-------- ИСХОДНЫЙ ТЕКСТ --------
Указав на то, что одни идеализируют русскую литературу, другие говорят об ее упадке, а некоторые отрицают существование ее, г-жа Зинаида Гиппиус со своей стороны признавала, что для России весьма затруднительно говорить о литературной среде, о постоянном и правильном развитии литературы, о цикле традиций. Правда, Россия создала великих изолированных гениев, имена которых равны славным именам в Европе, однако приходится сказать, что ‘едва ли существует в России литература в европейском смысле этого слова’. Отсутствие традиций, настоящей литературной среды, школ автор ставил в вину не изолированным гениям, а политическим условиям, мешавшим всегда группировке. Интеллектуальная жизнь в России тесно связана с жизнью политической и социальной, искусство и наука ненормально соединены с политикой, как бы раздавлены ею.
-------- ПЕРЕЧЕНЬ ЗАПИСЕЙ --------
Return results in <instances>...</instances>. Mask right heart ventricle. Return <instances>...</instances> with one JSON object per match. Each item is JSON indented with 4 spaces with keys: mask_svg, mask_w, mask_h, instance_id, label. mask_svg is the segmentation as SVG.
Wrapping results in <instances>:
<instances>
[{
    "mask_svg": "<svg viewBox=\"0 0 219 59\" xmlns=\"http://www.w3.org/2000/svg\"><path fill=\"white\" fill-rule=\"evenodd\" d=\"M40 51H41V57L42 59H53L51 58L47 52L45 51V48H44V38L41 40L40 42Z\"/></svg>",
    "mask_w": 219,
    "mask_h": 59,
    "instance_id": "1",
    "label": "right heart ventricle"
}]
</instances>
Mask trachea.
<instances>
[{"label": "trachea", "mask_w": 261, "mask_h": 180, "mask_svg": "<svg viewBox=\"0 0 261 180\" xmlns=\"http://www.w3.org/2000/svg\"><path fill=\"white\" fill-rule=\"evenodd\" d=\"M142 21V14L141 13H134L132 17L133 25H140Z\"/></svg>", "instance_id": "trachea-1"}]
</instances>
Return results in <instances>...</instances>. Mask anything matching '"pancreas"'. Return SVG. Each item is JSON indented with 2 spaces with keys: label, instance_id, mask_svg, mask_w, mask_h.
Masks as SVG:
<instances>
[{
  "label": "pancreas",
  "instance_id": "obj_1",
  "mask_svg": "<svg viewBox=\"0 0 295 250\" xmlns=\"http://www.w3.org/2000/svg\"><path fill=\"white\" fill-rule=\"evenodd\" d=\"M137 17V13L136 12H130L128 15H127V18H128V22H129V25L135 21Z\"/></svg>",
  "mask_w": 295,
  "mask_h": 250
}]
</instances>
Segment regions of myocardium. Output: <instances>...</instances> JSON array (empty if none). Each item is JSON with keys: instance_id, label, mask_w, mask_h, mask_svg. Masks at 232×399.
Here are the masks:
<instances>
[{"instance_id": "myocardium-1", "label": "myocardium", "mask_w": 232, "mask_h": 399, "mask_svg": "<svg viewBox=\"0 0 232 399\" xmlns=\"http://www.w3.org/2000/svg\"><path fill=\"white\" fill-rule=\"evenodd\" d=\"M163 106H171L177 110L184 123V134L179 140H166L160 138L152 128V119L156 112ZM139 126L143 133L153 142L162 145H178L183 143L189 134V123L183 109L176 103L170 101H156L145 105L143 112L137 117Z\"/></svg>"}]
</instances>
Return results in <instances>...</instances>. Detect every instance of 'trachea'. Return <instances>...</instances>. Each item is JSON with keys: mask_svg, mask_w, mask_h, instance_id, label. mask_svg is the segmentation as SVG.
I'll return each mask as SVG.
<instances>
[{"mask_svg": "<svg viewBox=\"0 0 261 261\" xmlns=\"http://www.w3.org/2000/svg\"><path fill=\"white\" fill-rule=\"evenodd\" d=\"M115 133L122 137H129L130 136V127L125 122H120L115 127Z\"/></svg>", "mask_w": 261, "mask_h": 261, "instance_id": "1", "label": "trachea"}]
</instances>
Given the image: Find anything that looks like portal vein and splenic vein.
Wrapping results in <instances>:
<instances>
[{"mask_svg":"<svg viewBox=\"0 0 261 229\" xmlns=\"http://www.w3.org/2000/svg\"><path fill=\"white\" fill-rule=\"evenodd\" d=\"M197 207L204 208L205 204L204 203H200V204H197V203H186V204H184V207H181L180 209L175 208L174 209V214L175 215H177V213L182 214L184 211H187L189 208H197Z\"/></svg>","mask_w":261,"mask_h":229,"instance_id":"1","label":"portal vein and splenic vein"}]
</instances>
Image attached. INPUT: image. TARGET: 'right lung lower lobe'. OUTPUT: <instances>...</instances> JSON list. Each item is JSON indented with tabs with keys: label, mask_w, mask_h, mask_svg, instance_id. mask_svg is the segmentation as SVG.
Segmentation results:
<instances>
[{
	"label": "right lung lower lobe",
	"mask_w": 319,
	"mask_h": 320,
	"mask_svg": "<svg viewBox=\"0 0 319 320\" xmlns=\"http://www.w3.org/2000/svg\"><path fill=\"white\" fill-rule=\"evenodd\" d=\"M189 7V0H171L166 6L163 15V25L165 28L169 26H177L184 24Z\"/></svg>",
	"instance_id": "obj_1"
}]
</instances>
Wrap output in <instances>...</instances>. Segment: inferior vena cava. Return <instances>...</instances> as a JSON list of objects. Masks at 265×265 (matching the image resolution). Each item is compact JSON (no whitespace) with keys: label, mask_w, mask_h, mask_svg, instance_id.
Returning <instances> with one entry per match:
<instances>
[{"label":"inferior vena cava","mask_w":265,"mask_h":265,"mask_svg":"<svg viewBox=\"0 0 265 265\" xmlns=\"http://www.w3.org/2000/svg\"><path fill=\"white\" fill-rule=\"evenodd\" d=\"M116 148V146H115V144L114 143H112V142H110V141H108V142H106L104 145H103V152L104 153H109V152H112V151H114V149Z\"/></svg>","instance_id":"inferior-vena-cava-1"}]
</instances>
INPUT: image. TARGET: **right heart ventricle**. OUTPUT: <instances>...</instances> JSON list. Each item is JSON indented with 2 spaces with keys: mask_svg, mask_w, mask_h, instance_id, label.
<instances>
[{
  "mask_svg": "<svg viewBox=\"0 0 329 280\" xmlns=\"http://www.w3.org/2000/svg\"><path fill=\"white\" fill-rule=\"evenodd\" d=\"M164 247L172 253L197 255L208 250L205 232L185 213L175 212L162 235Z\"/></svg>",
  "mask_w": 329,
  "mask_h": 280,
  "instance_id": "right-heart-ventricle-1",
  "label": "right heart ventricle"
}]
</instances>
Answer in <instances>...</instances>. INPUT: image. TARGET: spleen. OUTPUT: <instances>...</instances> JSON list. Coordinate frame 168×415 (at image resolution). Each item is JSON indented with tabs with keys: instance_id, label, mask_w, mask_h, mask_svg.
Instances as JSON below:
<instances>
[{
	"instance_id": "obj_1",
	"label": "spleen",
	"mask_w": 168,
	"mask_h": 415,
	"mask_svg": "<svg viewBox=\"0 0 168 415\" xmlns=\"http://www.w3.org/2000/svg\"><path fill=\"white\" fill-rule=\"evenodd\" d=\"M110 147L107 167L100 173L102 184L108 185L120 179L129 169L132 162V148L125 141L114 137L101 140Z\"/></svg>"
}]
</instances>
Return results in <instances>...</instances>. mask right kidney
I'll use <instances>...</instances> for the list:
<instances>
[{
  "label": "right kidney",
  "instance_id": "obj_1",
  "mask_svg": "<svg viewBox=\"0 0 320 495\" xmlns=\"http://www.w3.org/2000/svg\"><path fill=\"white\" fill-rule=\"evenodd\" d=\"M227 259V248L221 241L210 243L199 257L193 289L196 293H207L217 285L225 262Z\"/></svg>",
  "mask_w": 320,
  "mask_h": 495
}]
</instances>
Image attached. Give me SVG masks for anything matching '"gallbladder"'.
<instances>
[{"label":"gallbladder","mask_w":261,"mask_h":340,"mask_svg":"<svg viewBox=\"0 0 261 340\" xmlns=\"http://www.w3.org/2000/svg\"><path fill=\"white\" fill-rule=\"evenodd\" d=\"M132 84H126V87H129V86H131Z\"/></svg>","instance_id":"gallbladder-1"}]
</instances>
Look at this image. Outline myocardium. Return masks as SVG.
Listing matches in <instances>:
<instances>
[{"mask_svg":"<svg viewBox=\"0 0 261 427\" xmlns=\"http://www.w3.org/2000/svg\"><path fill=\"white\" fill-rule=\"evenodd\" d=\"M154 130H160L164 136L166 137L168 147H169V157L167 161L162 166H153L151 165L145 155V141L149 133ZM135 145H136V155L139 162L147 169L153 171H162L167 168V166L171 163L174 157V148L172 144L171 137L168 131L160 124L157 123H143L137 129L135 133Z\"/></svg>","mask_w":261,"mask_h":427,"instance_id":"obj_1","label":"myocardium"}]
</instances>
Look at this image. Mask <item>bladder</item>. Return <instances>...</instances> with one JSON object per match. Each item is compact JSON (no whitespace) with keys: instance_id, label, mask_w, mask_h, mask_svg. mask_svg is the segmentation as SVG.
--------
**ПОРЯДОК ВЫПОЛНЕНИЯ:**
1. Что, согласно исходному тексту, автор считал причиной отсутствия в России традиций, настоящей литературной среды и школ?
2. Верните без изменений фрагмент исходного текста, который начинается словами, содержащими «Указав на то, что», и заканчивается словами «бы раздавлены ею.».
Записи к заданиям отношения не имеют.

**ОТВЕТЫ НА ЗАДАНИЯ:**
1. Политические условия, всегда мешавшие группировке.

2.
Указав на то, что одни идеализируют русскую литературу, другие говорят об ее упадке, а некоторые отрицают существование ее, г-жа Зинаида Гиппиус со своей стороны признавала, что для России весьма затруднительно говорить о литературной среде, о постоянном и правильном развитии литературы, о цикле традиций. Правда, Россия создала великих изолированных гениев, имена которых равны славным именам в Европе, однако приходится сказать, что ‘едва ли существует в России литература в европейском смысле этого слова’. Отсутствие традиций, настоящей литературной среды, школ автор ставил в вину не изолированным гениям, а политическим условиям, мешавшим всегда группировке. Интеллектуальная жизнь в России тесно связана с жизнью политической и социальной, искусство и наука ненормально соединены с политикой, как бы раздавлены ею.